* [ЗАДАНИЯ К УПРАЖНЕНИЮ]
1. Изложите в двух предложениях основное содержание текста о подписи и дактилоскопии.
2. Продолжите текст о подписи и дактилоскопии с того места, где он обрывается.

* [ТЕКСТ]
——————————
А. Черчесов, развивая мысль пламенного творца диатриб XIX века, думается, несколько смещает акцент, иронично заменяя становящееся архаичным понятие «подпись» на более современное – «дактилоскопия»: «Текст, когда он не врет, всегда обнаружит в себе то зерно, что в нем прорастет вопреки пожеланиям автора. Это как с отпечатками пальцев: если уж взялся за что-то, пеняй на себя» [Черчесов 2007, с. 372].
У писателя есть и оригинальная концепция преимуществ достижений дактилоскопии, причем, похоже, с тонким экивоком в сторону почитателей загадочных сторон дзэн-буддизма: «Просвещенная старушка Европа обнаружила удивительную близорукость, когда упорно отказывалась признать отпечатки пальцев важнейшей уликой, по которой можно определить личность преступника с погрешностью, близкой к нулю. Между тем на Востоке, не обремененном судебной казуистикой и вечными сомнениями в очевидном, испокон веков было принято вместо подписи использовать под текстом заключаемого договора узор собственной кожи с перста. Возможно, оттого, что он более соответствовал природе замысловатых иероглифов, а может, потому, что куда полнее воплощал идею личного следа, нежели казенная буква или трактующий ее, всяк по-своему (да к тому же подверженный соблазну подделок), чернильный росчерк пера» [Там же, с. 12].
——————————
* [ОТОБРАННЫЕ СТРОКИ]
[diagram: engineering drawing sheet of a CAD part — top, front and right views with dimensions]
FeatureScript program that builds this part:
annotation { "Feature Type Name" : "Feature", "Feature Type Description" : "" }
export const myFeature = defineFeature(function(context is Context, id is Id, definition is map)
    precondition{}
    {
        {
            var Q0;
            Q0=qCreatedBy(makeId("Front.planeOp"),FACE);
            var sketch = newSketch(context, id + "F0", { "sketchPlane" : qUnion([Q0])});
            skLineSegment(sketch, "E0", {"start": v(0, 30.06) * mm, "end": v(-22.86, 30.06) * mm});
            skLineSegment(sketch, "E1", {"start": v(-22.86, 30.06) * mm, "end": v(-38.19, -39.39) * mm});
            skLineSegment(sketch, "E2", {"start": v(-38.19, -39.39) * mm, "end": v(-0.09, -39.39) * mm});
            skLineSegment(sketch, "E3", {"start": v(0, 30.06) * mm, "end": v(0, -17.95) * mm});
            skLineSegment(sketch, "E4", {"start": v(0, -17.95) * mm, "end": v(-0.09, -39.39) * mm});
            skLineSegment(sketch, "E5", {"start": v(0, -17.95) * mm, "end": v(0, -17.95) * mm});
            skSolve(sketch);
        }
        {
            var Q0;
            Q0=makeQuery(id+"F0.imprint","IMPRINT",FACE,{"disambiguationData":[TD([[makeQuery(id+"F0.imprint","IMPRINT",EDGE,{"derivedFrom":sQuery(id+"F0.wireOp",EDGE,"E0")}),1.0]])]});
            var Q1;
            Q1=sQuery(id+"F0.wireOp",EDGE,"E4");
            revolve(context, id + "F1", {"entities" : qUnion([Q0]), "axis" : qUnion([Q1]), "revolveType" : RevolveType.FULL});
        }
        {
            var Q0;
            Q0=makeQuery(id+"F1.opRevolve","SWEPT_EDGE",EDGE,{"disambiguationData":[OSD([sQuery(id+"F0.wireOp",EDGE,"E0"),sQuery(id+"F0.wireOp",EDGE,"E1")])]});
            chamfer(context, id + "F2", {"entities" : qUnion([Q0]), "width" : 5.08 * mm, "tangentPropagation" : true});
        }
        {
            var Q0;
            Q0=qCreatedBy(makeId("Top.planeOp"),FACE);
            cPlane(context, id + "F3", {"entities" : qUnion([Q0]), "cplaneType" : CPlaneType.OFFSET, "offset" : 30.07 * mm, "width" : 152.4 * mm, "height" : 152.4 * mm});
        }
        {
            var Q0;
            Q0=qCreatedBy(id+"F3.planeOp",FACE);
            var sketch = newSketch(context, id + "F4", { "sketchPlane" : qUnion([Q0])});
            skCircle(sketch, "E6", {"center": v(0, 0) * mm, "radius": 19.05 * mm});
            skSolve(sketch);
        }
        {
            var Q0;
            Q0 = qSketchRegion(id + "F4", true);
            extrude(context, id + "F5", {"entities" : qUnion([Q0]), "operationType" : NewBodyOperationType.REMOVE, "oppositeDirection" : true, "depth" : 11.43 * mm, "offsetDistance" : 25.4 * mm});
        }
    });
——————————
* [ОТВЕТЫ К ЗАДАНИЯМ]
1. В первой цитате А. Черчесов иронично заменяет понятие «подпись» на «дактилоскопию» и сравнивает текст с отпечатками пальцев: в тексте прорастает зерно вопреки пожеланиям автора. Во второй цитате противопоставлены Европа, долго не признававшая отпечатки пальцев важнейшей уликой, и Восток, где издавна вместо подписи под договором ставили узор кожи с пальца.

2.
Видимо, не желая расставаться с обретенной доктриной выдающих человека с головой следов частей тела, автор романа попытался (не без помощи иронии, конечно) представить себе в качестве обличающего отпечатка уже весь (!) организм: «– Трепло, – сказала девушка, сев за стол и закидывая ногу за ногу (сердце в Суворове чуть всколыхнулось, заерзало, но, не поддерживаемое овацией организма, оскорблено надулось, сбив шаг). Пошарив в соломенной сумке, она извлекла серебряный портсигар и прикурила пойманную в кольцо презревших помаду губ коричневую сигаретку. Трудно с ходу сказать, какой из нее литератор, но вот художником Адриана определенно была: не каждый способен доходчиво рисовать своим телом слова. Например, слово «томный»…» [Там же, с. 98].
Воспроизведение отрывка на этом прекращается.